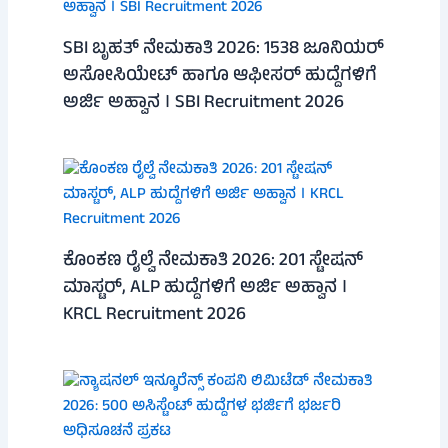
SBI ಬೃಹತ್ ನೇಮಕಾತಿ 2026: 1538 ಜೂನಿಯರ್
ಅಸೋಸಿಯೇಟ್ ಹಾಗೂ ಆಫೀಸರ್ ಹುದ್ದೆಗಳಿಗೆ
ಅರ್ಜಿ ಅಹ್ವಾನ । SBI Recruitment 2026
ಕೊಂಕಣ ರೈಲ್ವೆ ನೇಮಕಾತಿ 2026: 201 ಸ್ಟೇಷನ್
ಮಾಸ್ಟರ್, ALP ಹುದ್ದೆಗಳಿಗೆ ಅರ್ಜಿ ಅಹ್ವಾನ ।
KRCL Recruitment 2026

Assignment — Every line above carrying the word "Recruitment" needs to be shown.

Task output —
ಅರ್ಜಿ ಅಹ್ವಾನ । SBI Recruitment 2026
KRCL Recruitment 2026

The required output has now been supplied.